LEDs have all the advantages of traditional incandescent bulbs. They dim. They turn on instantly. They don’t make sounds. They don’t contain mercury, and because they last so long, they won’t be showing up in landfills anytime soon.

The obstacles holding LEDs back today are:

1. LED technology is still immature, and installation can be more of an art than a science. Hundreds of new companies that have never been in the lighting business are now making and selling light fixtures and lamps. The color of the light can be inconsistent, even from orders from the same manufacturer.  Color shifting is common, especially within the first six months of installation.

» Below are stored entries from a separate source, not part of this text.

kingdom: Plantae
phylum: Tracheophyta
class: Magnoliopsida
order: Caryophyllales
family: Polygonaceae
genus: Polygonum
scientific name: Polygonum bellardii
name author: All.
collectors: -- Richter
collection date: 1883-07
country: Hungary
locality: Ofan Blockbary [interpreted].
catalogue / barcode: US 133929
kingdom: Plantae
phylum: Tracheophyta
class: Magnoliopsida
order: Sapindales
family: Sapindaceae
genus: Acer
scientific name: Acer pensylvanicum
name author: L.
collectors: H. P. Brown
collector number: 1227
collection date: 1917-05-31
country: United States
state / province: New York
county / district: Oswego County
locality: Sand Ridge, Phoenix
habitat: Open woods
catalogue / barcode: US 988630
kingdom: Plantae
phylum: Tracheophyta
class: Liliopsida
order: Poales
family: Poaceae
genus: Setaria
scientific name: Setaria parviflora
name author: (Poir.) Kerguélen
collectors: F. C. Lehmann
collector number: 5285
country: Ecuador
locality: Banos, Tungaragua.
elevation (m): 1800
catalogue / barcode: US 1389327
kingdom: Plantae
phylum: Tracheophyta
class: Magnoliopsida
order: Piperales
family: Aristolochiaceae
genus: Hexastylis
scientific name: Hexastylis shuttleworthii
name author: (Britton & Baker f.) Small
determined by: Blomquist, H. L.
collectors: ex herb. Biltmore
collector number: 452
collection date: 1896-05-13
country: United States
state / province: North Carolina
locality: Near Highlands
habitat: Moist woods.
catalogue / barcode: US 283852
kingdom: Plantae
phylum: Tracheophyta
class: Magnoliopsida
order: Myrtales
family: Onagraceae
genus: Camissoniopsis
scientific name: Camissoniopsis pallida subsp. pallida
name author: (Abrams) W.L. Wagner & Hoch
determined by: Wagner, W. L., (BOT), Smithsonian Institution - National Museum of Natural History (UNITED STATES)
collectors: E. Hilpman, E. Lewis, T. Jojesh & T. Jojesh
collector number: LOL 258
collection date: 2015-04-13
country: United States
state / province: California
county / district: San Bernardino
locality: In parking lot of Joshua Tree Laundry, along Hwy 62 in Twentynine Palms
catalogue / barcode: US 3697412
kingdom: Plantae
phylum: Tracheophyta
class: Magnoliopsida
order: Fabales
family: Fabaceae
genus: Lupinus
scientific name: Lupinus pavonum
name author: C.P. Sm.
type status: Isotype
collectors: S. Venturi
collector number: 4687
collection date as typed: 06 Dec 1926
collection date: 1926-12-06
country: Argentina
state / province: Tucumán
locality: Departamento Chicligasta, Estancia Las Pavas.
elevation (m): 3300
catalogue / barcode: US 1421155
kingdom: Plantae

2. LEDs are more expensive than traditional technologies up front. Most everyone expects this upfront cost premium to come down.

  • Large global semiconductor firms are lowering the cost of the chips themselves.
  • Light designers are using the inherent directionality of LED lighting to reduce the lumen output needed from a lamp to light a specific space; still with the right light levels.
  • Many common spaces will need fewer fixtures.
  • Other spaces will utilize lots of very small fixtures.

3. Premature failures of LED fixtures, often due to poor design where the LED driver fails. LEDs do not like heat, and fixtures and LED lamps, if not properly designed to dissipate heat, can fail after 3-6 months, leading to an expensive warranty claim.